Stated problem: Swap "scientific name" for "species name" in every one of the entries and write their lines out again with nothing else changed. Leave the pictures out.

Stored entries:
————

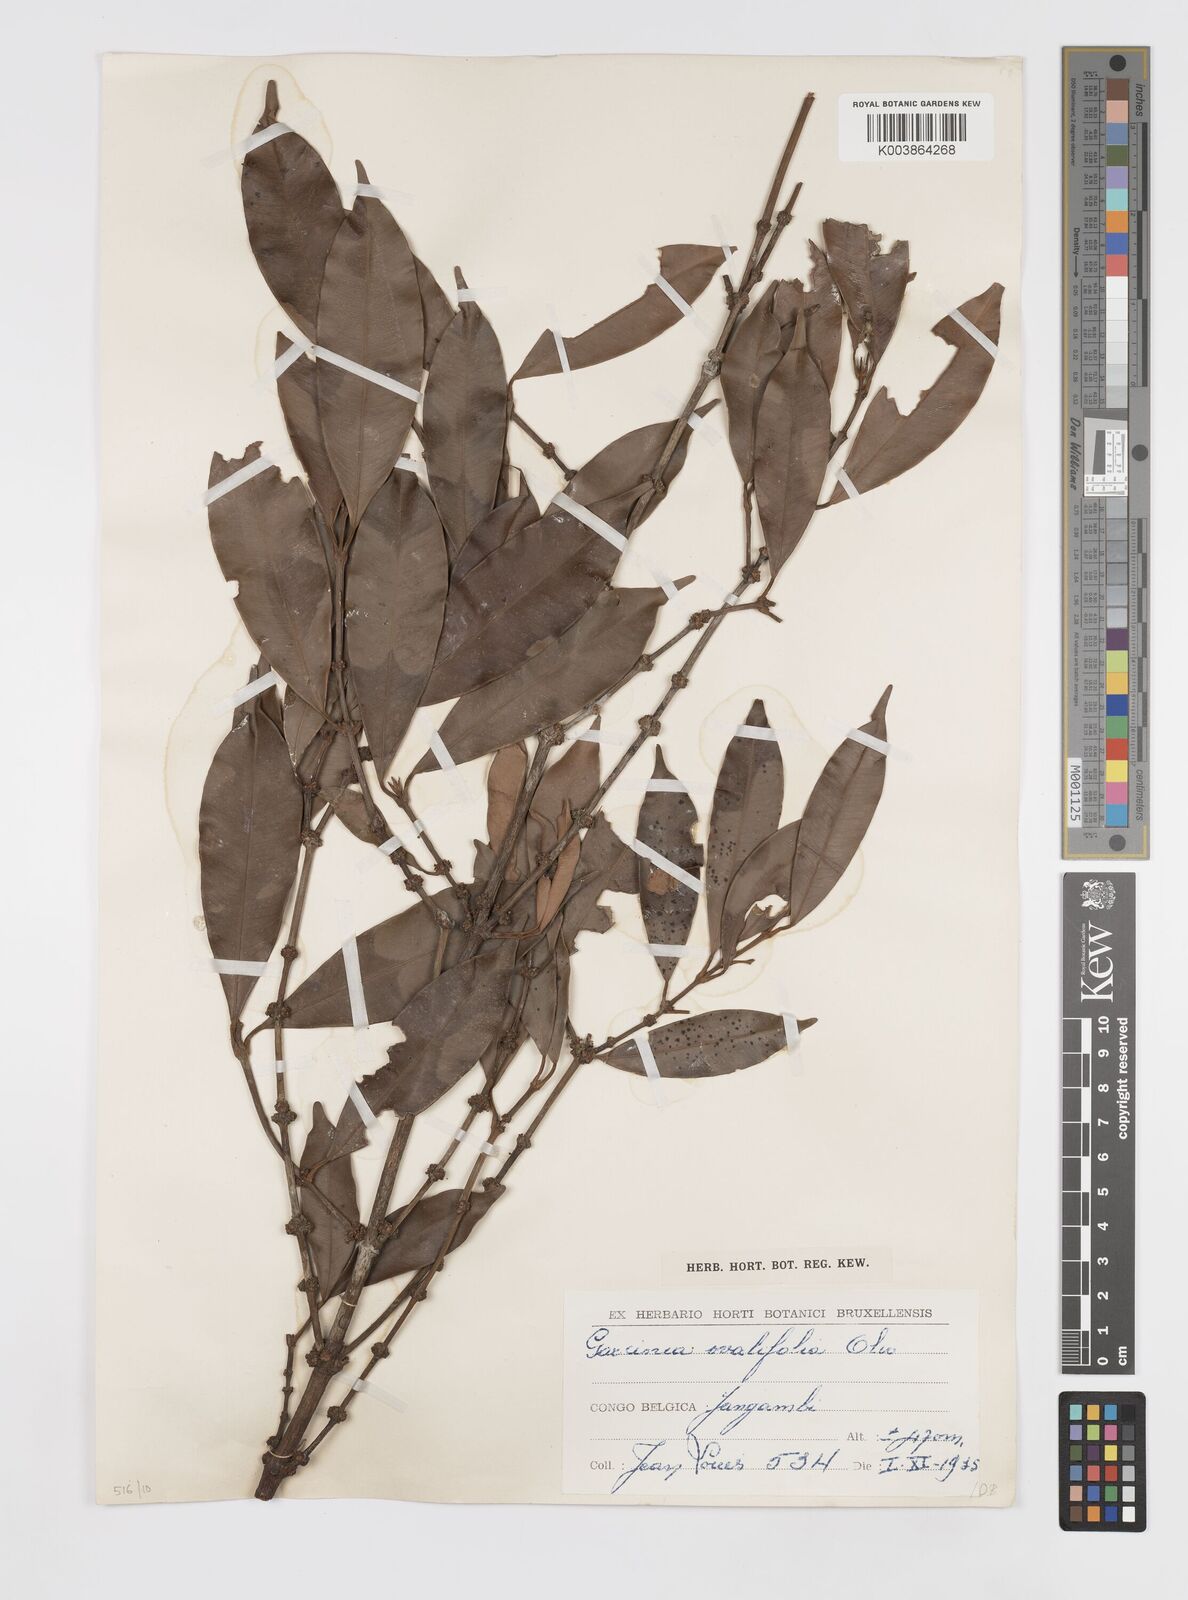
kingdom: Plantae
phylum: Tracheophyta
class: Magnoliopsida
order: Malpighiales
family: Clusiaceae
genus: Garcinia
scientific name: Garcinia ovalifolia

————

Full solution:
kingdom: Plantae
phylum: Tracheophyta
class: Magnoliopsida
order: Malpighiales
family: Clusiaceae
genus: Garcinia
species name: Garcinia ovalifolia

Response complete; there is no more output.